How to Choose the Right Outdoor Furniture


When the sun is shining and you have outdoor space, there are few things better than spending long, lazy days outside, soaking up the heat and dining in the open air.

If you have the right outdoor furniture, that is. Because lounging outside can be as inviting as kicking back in a well-appointed living room — or as awkward as trying to get comfortable on a worn-out sleeper sofa.

“An outdoor space is really an extension of your indoor space,” said Martyn Lawrence Bullard, a Los Angeles-based interior designer who has created furniture for Harbour Outdoor. “So we look at decorating it as a room. I really want it to feel very inviting and very well thought out.”

That means that collecting the furniture involves more than just haphazardly picking out pieces in a store or on a website. First, you need a plan — which requires figuring out how you’ll be using the space and how you’ll maintain it over time.

For advice, we talked to interior designers, landscape designers and furniture-industry representatives about exactly what you should consider before furnishing your outdoor space.
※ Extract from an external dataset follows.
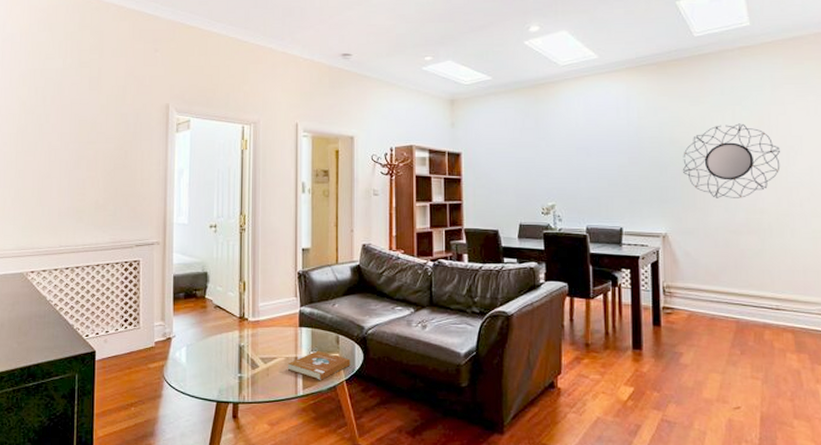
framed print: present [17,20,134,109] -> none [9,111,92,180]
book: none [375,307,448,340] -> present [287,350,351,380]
If you don’t have that much room — on an urban terrace, for example — decide which activity you value the most. If you love to cook and entertain, focus on making your outdoor space into a destination for meals, with a dining table and chairs. If you prefer relaxing with family and friends, forget the dining table and create an outdoor living room with sofas.

Outdoor-furniture manufacturers use a wide range of durable materials, most of which fall into two groups: those that are meant to be impervious to the elements, maintaining their original appearance for many years, and those that will weather or develop a patina over time.

If you want your outdoor furniture to look brand-new for years to come, good material choices include powder-coated steel or aluminum, stainless steel, and plastics resistant to ultraviolet light. But even those materials can change when exposed to the elements over the long term; some fading, staining or corrosion isn’t uncommon.

To resist fading, look for fabrics made from solution-dyed acrylic, like those from Sunbrella and Perennials, in which the colors are integral to the yarn rather than being dyed or printed later in the process. “It doesn’t degrade in the sun, like the polyesters and the nylons,” said Ann Sutherland, the chief executive of Perennials and Sutherland.

For cushions that won’t be soggy for days after a rainstorm, look for inserts that use quick-drying foam. “It’s usually referred to as reticulated or open-cell foam,” and allows water to pass through quickly, Mr. Schwarz said.

If you can’t decide whether cushions are for you, he recommended a middle ground: Choose furniture that’s comfortable without cushions, but comes with thin pads that can be added for extended lounging.

A lot of outdoor furniture can be left out all year long, especially if it’s heavy enough not to blow around in storms. But cushions are another story.

To preserve cushions as long as possible — and to ensure that they’ll be dry when you want to use them — some designers recommend removing and storing them when they’re not in use. Others recommend protecting outdoor furniture with covers.

Both of these strategies, however, are labor intensive and may discourage you from using your outdoor space on days when you can’t be bothered to put out the cushions or uncover the furniture.

Ms. Sutherland recommended a more laid-back approach: Leave the furniture and cushions out and uncovered for most of the year, but cover or store them when you won’t be using them for extended periods of time — during the winter, for instance, or when you’re out of town.